Colombian President Juan Manuel Santos Receives 2016 Nobel Peace Prize


By Staff


juan-santosColombian President Juan Manuel Santos has received the 2016 Nobel Peace Prize for his efforts to end his country’s long-running civil war with FARC rebels.

The Nobel Prize committee awarded Santos the prize Oct. 7, following Santos’ attempt to negotiate a peace deal with the former guerrilla group, which Colombians narrowly rejected in a vote earlier this week.

According to the committee, Santos’ attempt to negotiate the deal represented the president’s “resolute efforts to bring the country’s more than 50-year-long civil war to an end, a war that has cost the lives of at least 220,000 Colombians and displaced close to six million people.”
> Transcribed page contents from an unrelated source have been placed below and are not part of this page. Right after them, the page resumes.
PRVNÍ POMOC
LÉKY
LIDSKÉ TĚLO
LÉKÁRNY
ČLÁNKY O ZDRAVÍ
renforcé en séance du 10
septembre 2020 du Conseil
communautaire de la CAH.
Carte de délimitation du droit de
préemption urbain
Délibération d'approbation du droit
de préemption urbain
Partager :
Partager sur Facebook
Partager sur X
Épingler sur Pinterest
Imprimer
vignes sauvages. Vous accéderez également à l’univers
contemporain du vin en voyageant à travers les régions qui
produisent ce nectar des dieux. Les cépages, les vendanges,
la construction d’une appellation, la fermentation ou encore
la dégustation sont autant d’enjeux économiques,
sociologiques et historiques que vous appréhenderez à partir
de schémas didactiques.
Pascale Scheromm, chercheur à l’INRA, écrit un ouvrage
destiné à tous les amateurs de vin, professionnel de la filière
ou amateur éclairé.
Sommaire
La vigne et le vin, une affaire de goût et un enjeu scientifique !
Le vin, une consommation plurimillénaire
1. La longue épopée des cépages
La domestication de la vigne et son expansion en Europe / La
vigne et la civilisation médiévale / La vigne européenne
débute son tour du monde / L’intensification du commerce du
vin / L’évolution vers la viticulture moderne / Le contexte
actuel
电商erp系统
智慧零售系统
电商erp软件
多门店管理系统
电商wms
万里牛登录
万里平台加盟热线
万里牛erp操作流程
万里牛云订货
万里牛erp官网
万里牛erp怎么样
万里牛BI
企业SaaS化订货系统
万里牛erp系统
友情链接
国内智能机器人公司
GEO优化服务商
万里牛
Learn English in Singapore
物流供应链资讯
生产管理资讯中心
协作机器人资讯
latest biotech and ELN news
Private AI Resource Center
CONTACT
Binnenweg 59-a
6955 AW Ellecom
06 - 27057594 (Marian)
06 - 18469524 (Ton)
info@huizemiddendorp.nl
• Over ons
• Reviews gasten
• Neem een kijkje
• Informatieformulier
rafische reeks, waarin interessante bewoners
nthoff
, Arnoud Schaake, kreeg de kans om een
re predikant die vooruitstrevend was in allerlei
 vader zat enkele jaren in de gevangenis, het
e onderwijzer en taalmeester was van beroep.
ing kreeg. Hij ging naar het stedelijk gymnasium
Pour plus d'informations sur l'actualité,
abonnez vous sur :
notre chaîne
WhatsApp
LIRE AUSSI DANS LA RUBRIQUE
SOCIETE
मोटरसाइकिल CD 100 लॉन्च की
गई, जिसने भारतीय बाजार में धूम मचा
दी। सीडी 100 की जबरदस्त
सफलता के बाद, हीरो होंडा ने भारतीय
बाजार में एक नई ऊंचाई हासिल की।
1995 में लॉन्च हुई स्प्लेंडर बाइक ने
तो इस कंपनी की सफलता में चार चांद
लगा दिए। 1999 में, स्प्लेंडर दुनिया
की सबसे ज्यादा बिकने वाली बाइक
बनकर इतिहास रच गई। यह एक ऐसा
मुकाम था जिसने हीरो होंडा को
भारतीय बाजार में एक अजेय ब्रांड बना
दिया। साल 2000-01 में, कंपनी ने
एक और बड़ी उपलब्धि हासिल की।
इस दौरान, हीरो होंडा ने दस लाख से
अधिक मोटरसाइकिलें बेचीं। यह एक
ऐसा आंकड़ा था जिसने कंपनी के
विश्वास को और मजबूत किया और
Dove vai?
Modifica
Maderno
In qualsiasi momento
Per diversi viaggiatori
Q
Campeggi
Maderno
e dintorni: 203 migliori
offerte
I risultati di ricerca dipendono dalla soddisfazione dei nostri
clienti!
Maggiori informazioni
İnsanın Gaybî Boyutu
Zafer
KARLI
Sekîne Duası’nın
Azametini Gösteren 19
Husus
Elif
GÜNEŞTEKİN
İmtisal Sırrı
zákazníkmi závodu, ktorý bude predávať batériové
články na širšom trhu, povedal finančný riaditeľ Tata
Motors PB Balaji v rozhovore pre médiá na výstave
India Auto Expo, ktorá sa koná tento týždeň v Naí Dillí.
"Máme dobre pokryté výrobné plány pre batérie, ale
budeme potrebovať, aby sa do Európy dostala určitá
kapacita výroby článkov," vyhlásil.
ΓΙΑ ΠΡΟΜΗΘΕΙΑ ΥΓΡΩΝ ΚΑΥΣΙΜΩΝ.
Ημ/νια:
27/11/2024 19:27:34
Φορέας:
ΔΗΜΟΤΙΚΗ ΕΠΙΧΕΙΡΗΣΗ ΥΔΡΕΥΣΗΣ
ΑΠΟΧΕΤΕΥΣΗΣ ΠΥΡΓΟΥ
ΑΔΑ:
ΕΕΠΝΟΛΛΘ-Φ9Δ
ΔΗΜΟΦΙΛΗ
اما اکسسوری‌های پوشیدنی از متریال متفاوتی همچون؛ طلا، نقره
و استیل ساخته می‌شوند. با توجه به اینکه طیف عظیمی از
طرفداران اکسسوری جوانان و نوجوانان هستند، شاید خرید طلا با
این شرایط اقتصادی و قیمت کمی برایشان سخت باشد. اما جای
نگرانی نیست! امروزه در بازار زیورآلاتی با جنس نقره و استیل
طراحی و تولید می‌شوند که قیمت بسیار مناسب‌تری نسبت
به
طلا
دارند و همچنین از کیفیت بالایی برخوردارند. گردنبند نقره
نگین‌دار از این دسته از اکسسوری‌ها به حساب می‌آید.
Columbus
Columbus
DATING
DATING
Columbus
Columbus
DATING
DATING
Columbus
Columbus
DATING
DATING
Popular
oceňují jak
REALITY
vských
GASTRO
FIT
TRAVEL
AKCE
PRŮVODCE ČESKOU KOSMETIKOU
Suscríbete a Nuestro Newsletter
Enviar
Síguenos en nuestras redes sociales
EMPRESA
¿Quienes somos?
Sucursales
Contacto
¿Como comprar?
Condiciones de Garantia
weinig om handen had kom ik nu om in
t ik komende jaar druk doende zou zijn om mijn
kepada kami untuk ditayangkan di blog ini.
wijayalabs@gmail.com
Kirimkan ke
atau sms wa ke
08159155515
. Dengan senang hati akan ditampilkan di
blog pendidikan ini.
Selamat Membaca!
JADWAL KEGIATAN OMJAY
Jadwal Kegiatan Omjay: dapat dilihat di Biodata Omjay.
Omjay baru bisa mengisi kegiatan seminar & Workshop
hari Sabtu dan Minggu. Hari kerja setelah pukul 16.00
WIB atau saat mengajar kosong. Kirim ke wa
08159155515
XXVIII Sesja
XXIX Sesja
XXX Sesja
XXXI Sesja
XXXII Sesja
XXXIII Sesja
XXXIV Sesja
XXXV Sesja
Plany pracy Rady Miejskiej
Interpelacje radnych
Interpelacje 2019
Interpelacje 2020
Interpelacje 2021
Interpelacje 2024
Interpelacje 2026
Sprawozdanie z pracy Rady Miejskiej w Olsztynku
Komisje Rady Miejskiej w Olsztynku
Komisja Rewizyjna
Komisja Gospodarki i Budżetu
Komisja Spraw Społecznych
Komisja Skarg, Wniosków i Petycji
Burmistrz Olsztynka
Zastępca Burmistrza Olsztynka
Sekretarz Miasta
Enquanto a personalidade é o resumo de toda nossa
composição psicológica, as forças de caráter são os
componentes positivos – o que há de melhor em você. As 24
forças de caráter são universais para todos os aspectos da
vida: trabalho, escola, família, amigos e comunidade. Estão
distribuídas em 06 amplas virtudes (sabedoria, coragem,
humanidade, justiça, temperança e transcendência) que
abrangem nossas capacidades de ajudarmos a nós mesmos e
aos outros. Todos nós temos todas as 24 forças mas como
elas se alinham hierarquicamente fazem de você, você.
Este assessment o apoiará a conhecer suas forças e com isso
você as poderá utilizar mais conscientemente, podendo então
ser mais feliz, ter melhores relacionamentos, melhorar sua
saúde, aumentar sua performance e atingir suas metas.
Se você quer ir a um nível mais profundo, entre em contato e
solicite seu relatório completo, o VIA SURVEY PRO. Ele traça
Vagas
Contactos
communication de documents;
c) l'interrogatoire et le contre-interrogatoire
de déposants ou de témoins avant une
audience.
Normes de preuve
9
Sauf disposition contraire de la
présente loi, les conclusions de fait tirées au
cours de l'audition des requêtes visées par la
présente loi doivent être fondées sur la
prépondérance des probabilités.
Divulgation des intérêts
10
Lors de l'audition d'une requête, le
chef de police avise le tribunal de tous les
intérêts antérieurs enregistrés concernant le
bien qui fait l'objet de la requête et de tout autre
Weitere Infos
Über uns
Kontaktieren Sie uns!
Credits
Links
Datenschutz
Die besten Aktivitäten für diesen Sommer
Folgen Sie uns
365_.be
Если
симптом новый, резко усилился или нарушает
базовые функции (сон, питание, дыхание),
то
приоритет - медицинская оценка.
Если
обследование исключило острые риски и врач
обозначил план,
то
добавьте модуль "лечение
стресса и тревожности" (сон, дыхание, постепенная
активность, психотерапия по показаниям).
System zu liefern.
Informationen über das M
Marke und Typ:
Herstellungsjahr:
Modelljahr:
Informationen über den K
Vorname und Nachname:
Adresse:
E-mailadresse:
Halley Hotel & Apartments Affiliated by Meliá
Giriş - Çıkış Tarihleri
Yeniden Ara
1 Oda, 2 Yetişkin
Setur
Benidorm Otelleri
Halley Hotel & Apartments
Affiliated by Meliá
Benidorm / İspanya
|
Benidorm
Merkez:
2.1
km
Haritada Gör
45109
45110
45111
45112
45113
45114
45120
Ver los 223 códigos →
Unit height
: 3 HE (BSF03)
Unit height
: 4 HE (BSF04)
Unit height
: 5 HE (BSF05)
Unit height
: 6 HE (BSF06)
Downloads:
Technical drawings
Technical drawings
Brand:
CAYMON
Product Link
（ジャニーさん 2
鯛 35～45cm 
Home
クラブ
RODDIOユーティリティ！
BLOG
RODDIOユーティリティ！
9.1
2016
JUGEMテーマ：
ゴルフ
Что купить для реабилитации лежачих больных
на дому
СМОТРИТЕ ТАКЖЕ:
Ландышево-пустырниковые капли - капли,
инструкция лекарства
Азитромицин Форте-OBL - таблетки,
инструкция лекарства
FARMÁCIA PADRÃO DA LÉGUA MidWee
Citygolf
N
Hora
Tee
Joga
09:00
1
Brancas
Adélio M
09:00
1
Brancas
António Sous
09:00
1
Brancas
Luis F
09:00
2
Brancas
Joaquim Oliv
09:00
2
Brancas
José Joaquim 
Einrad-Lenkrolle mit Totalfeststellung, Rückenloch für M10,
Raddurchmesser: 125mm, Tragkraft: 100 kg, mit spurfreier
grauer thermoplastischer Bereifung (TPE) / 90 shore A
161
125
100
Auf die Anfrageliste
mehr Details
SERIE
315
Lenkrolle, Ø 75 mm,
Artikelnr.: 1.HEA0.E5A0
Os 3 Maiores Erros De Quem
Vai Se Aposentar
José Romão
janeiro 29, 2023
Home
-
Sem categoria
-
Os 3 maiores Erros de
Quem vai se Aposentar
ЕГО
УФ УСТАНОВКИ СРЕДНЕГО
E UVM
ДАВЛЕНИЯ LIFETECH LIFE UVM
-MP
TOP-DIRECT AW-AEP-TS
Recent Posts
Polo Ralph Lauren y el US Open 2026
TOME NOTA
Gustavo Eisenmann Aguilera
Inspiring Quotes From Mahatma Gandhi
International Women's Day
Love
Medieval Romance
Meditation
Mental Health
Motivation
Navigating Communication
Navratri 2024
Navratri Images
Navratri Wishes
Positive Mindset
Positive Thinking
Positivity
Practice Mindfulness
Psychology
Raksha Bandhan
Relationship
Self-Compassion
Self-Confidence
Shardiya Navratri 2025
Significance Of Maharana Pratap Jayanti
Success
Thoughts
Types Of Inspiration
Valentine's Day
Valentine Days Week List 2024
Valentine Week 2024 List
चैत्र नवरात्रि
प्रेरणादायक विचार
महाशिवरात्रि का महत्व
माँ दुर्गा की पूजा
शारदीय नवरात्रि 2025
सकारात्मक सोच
“The award should also be seen as a tribute to the Colombian people who, despite great hardships and abuses, have not given up hope of a just peace, and to all the parties who have contributed to the peace process,” the committee stated.
Following his receipt of the award, Santos said in a statement, via Twitter, “This honourable distinction is not for me, it’s for all the victims of the conflict. Together we’ll win the most important award of them all: peace.”
Santos’ administration has worked four years to negotiate a deal with FARC, a rebel group that tried to use force to redistribute wealth in the country.
He said he hoped the deal would end the 50 years of war.
The deal was rejected by 50.2 percent of voters, who said they were in favor of more punishment for the rebels, on Oct. 2.
According to Santos, the ceasefire signed between the government and FARC rebels will expire at the end of October, and he has created a three-person task force to re-work the deal.
He was elected Colombian president in 2010, and then re-elected in 2014.

Previously, Santos had served as defense minister of the country from 2006 until 2009.